From Credit Suisse:

This past week the BoJ extended the life of its fading QE programme 'on the cheap' while the Fed remained cautious, assessing the need for further tightening. The markets took this as a risk-on/ USD-off outcome. The USD-off lean could persist for now as we approach the first televised presidential debate in the US next week. Indeed, we believe that the markets are rather complacent about the outcome of the elections and expect growing uncertainty ahead of the 8 November vote to add to the USD-headwinds. The US data calendar is fairly light but we have a flurry of Fed speeches. It would take positive data surprises and consistently hawkish comments next week to see the near-term outlook for USD change, however.

EUR and JPY should remain supported against USD. Indeed, if both the ECB and the BoJ are running out of options to ease aggressively from here, the Fed may be forced to incorporate global developments even more in its decision making process. To the extent that this translates in an even more cautious Fed, we suspect that USD will struggle to perform against the hitherto two main funding currencies. We suspect that data releases out of Japan and the Eurozone next week will support the view that there is no pressing need for the BoJ or the ECB to reconsider their monetary policy stance any time soon.

Where we believe that cautiousness is advised is investors' willingness to buy risk, after presumably having found comfort in the fact that the BoJ has committed to capping the 10Y JGB yields at 0% while the Fed has scaled back further its long-term rate hike expectations.

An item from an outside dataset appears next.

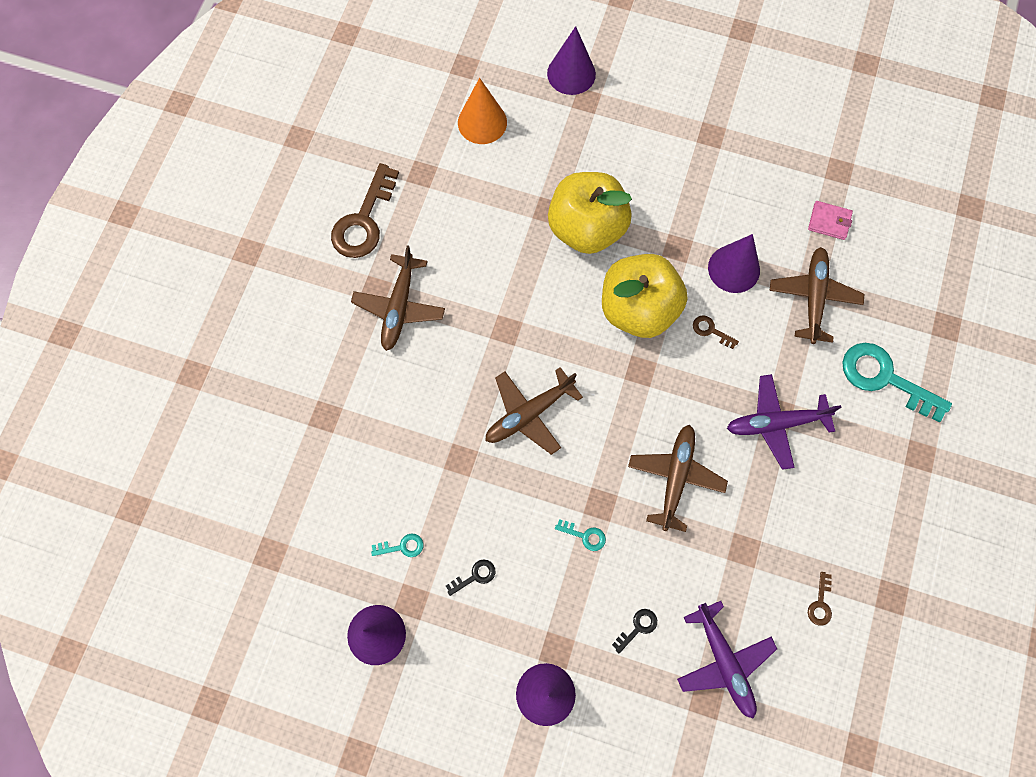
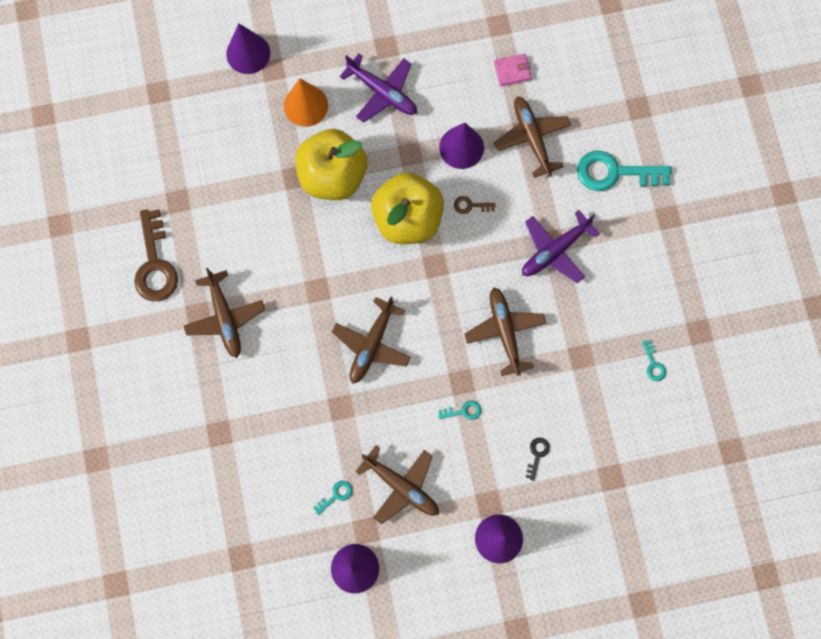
camera: 30 degrees left, 5 degrees up
(475, 576) = (401, 486): black key -> brown plane
(482, 122) = (201, 132): orange cone -> orange cone (306, 105)
(724, 661) = (609, 443): purple plane -> purple plane (382, 92)
(820, 603) = (653, 364): brown key -> turquoise key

To us, the recent developments are consistent with the fact that the 'central bank puts' that were propping up markets for so long are starting to expire. Coupled with another Fed hike before long (however cautious) this should lead to tightening in the global financial conditions and risk off.

While the timing of the call is inherently uncertain, we believe that the combination of FX overvaluation, stretched market longs and growing downside risks make for a challenging medium-term outlook for the commodity currencies. In the near term, potential disappointments from the informal OPEC meeting to freeze oil output as well as the Canadian GDP and the Norwegian unemployment data could trigger some profit taking in NOK and CAD. In addition, underwhelming sentiment data out of China could erode demand for NZD and AUD.